#### Task material

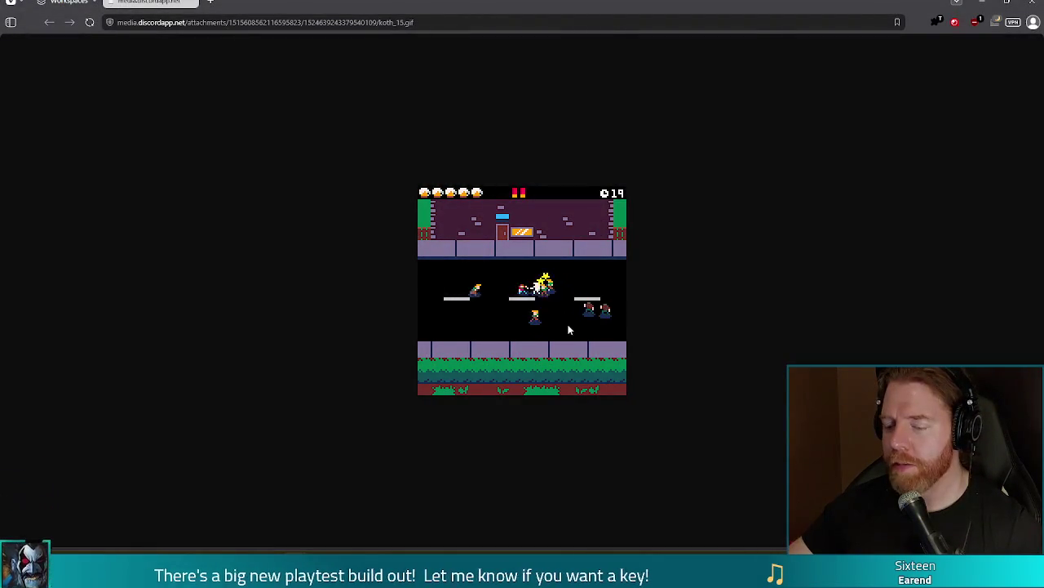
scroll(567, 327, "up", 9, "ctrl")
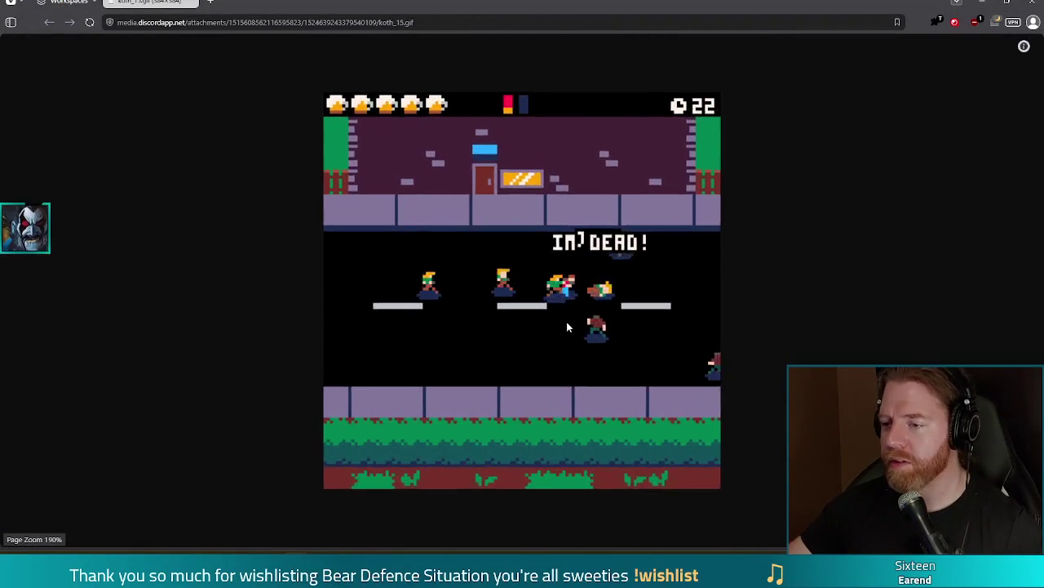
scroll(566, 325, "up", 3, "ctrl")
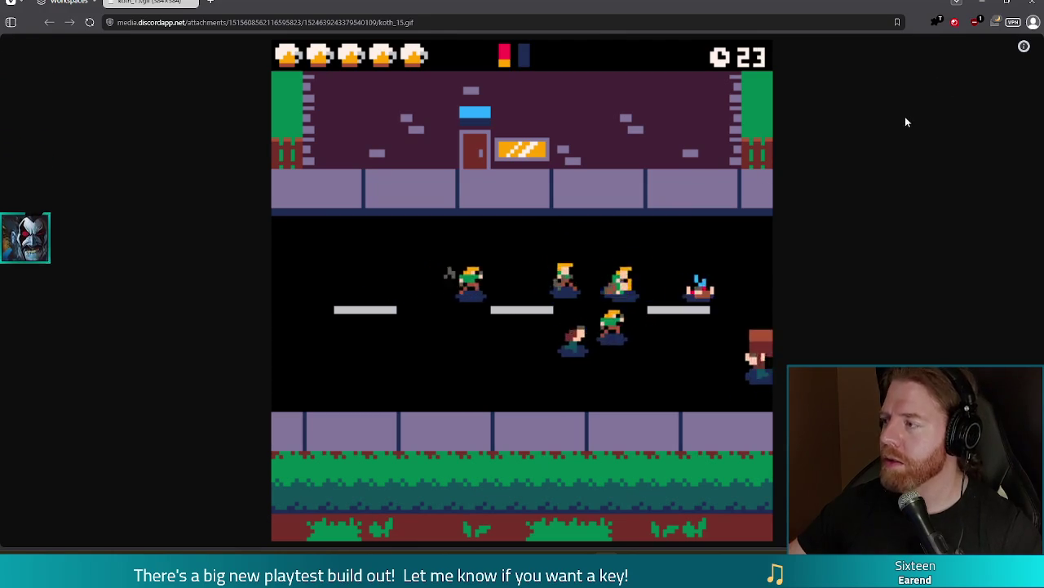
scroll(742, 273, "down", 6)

########
#### Task material

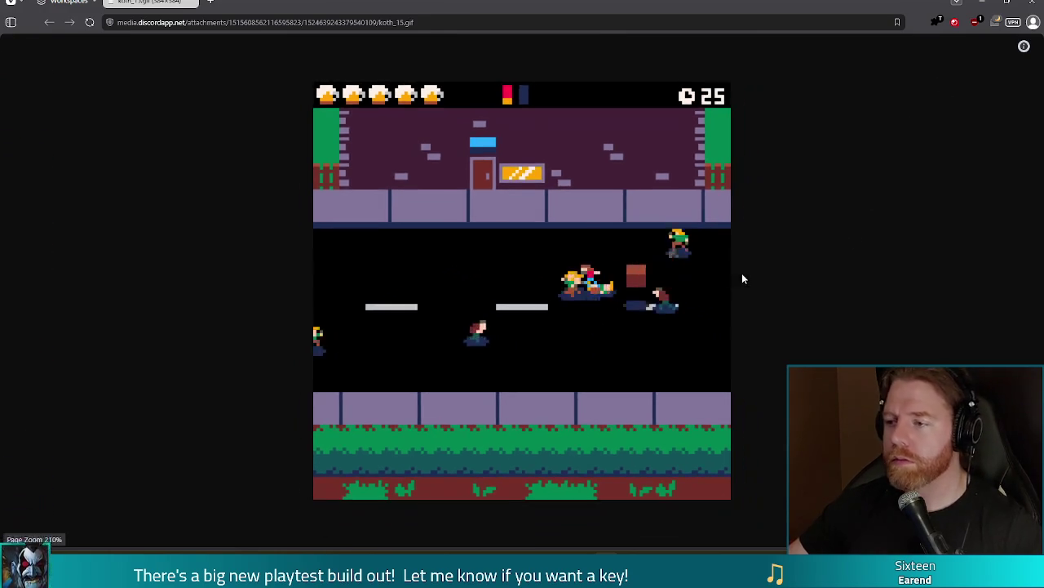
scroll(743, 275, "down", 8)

########

## Task
Among the records, find all lines that include the string "down" and return them.

## Result of the task
scroll(742, 273, "down", 6)
scroll(743, 275, "down", 8)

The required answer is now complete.